Tras la entrega anterior quedé pensando en esos espacios supremos que son las grandes tiendas.
Pensé en los confusos laberintos de galerías decadentes de Montevideo, que para mi adolescencia post-2002 se habían convertido en lugares medio ominosos en los que alternaban oficinas de escribanos y salas de tatuajes; en ese Centro que fue mío durante la infancia, el McDonald’s de la calle Río Negro en el edificio que antes había sido el London-París; en los relatos de mi abuelo y su trabajo en Soler, que había conseguido después de perder el del banco a causa de sus filiaciones políticas.
Y pensé en “El otro cielo”, el maravilloso cuento de Julio Cortázar que une por obra de encantamiento a la París de 1870 y la Buenos Aires de los 40 del siglo XX a través de la Galería Vivienne y el Pasaje Güemes.
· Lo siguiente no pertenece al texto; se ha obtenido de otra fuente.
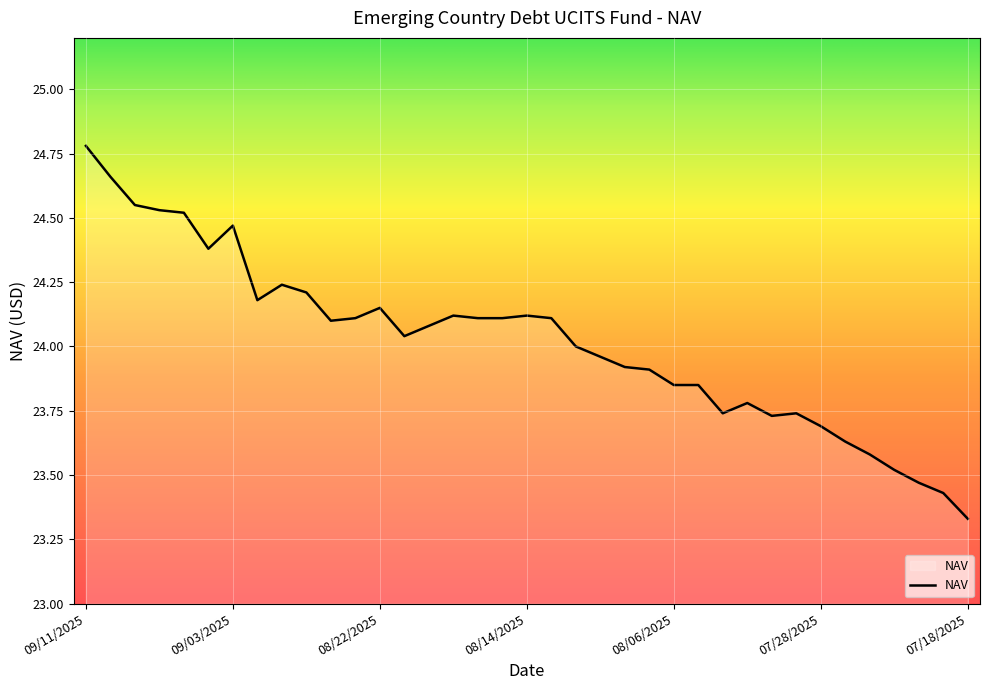

Reading left to right, extract all data points from this chart.

09/11/2025=24.8	09/10/2025=24.7	09/09/2025=24.6	09/08/2025=24.5	09/05/2025=24.5	09/04/2025=24.4	09/03/2025=24.5	09/02/2025=24.2	08/29/2025=24.2	08/28/2025=24.2	08/27/2025=24.1	08/26/2025=24.1	08/22/2025=24.1	08/21/2025=24.0	08/20/2025=24.1	08/19/2025=24.1	08/18/2025=24.1	08/15/2025=24.1	08/14/2025=24.1	08/13/2025=24.1	08/12/2025=24.0	08/11/2025=24.0	08/08/2025=23.9	08/07/2025=23.9	08/06/2025=23.9	08/05/2025=23.9	08/01/2025=23.7	07/31/2025=23.8	07/30/2025=23.7	07/29/2025=23.7	07/28/2025=23.7	07/25/2025=23.6	07/24/2025=23.6	07/23/2025=23.5	07/22/2025=23.5	07/21/2025=23.4	07/18/2025=23.3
Pensé, por supuesto, otra vez en Walter Benjamin y sus “pasajes”, y en Isidore Ducasse, conde de Lautréamont, el “Sudamericano” del cuento de Cortázar. Pensé una vez más, por supuesto, en la maravillosa novelita que cierra Los cantos de Maldoror, que nos ubica en ese mismo territorio: la Bolsa, el Palais Royal, Saint-Honoré, la zona precisa de los intercambios, del consumo, de ese lamer vidrieras (traducción literal del francés “lèche-vitrine”, que designa el acto de mirar escaparates), una forma específica de la flânerie.
Charles Baudelaire lo define ya en “El pintor de la vida moderna” y Miguel Hernández Navarro lo explica:
La vista, entonces, se convierte en el sentido urbano privilegiado. La exposición, la de la mercancía en los escaparates de los comercios —mercancía que se ve pero no se toca, igual que la mirada del paseante— provocaba un deseo ocular que era aumentado, si cabe, por la publicidad, con la introducción de imágenes litográficas en diarios y revistas que intensificaban en la mente del observador la idea del objeto de consumo. Esa doble visión causaba en el ciudadano una desconocida y atractiva sensación de reconocimiento en el objeto de su imagen previa, reconocimiento que aumentaba el anhelo de la mercancía.
Así se posa, sin posarse, la mirada del paseante sobre lo que ofrecen las tiendas, sus signos de prestigio, sus maniquíes de belleza ideal que capturó con tanta sensibilidad Eugène Atget, por ejemplo, en esta fotografía de 1926 del Bon Marché:
Si la experiencia de la modernidad implica una ruptura inédita del tiempo y el espacio, que se repliegan sobre sí mismos doblegados por las distintas tecnologías (el ferrocarril, la fotografía), en las tiendas, como en otro sentido en los museos, se produce una escenificación de ese quiebre, tal como entiende primero Lautréamont al ubicar su caza final, la persecución de su última presa, en ese preciso barrio en el que Ducasse encontró la muerte, y luego Cortázar, que elige como zona de pase esos barrocos monumentos de la civilización.